I started out with Imperial volume measurements, having converted them from the original metric, but I tested them against the weights and they were way off, so I switched to metric.

Here's what I used:

For the cake:
1/4 cup unsalted butter
200g plain flour
45g Dutch cocoa powder
1 teaspoon baking powder
1 teaspoon baking soda
pinch of salt
230g caster granulated sugar
1 1/2 medium eggs, at room temperature
150ml (5 ounces) full-fat milk
112ml (4 ounces) strong hot coffee (or 1/2 tablespoon instant coffee dissolved in 112ml hot water)

Heat the oven to 350°F.  Melt the butter and leave to cool.  Grease and flour (or line) baking tins.  Sift the flour, cocoa powder, baking powder, baking soda, and salt into a large mixing bowl.  Add the sugar and mix together.  Break the eggs into the milk and whisk until thoroughly combined, then mix in the melted butter and hot coffee.  Make a well in the center of the flour mixture; pour the milk mixture into the well and stir everything together with a wooden spoon.  When smooth and thoroughly combined, pour the mixture into the tins about half way.  Bake for about 20-25 minutes until each is well risen, starting to shrink away from the sides of the tin, and a skewer inserted into the center comes out clean.  Run a knife around the inside of the tins to loosen the cakes.  Leave to firm up for 3 minutes, then turn out onto a wire rack and leave to cool upside down with the tins loosely on top.

For the ganache:
2 ounces 56% dark (semi-sweet) chocolate, roughly chopped
2 ounces double whipping cream

Place the chocolate in a small bowl. Heat the cream gently until hot, then pour over the chocolate.  Leave for 5 minutes, then gently stir to make a smooth sauce.  Allow to cool until thickened, then drizzle over completely cooled cakes.
 

These cakes practically doubled in size while baking.  For the coffee, I used one of those singles tubes of Taster's Choice French roast, which was just slightly more than 1/2 tablespoon.  The ganache quantity was just enough to do three cakes--- definitely need more of that.

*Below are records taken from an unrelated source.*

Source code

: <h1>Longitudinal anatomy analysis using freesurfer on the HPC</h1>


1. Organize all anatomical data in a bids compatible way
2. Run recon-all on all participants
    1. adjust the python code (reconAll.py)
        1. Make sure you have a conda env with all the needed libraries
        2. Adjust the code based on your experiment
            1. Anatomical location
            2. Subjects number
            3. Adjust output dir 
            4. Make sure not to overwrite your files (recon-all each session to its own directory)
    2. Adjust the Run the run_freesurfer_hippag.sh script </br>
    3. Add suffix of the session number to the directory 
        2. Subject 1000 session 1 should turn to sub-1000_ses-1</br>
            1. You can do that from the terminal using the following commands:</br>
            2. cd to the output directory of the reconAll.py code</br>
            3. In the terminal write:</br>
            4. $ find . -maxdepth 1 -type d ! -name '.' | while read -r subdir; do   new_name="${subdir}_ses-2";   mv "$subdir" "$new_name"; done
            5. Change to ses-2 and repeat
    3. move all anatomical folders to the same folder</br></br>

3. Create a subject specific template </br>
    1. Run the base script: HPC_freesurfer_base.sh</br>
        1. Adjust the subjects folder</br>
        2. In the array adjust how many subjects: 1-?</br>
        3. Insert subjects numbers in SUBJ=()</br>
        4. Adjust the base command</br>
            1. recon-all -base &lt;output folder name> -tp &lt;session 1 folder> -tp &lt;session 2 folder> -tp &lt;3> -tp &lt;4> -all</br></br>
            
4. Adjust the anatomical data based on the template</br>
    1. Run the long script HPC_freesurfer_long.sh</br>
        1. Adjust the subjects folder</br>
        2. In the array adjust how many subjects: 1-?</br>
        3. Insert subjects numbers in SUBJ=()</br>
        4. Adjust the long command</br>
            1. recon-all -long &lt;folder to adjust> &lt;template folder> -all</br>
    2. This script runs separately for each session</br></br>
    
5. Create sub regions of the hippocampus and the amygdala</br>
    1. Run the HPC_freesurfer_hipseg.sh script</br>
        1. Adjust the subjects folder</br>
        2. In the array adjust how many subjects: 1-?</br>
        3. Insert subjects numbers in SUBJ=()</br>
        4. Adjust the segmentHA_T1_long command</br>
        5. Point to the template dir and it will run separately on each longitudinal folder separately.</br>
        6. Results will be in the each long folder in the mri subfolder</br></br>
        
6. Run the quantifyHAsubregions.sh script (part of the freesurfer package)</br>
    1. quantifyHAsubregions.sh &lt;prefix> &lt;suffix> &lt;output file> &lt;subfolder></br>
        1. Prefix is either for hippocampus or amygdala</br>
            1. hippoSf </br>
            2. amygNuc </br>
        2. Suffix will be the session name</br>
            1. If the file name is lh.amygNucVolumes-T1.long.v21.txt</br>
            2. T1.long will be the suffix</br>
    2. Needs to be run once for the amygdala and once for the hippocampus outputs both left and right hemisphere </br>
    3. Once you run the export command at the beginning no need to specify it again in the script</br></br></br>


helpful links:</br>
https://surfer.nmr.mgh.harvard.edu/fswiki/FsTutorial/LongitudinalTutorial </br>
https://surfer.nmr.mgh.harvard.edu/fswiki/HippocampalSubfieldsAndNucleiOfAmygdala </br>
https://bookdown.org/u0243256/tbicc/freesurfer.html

Conclusion:  The texture was really good, moist but firm.  The flavor could have been more decadent and I'm going to blame the Dutch cocoa powder.  It's not as potent as natural cocoa, and it was probably poor quality as well.  But overall I think a good chocolate cake recipe, and with chocolate chips added it would be a nice snack cake.

Recipes:  Benjamina's Winter Wonderland Cake for the cake and Steph's Raspberry Chocolate Fudge Cake for the ganache.  (Also consider Steph's Black Forest Chocolate Cake frosting recipe.)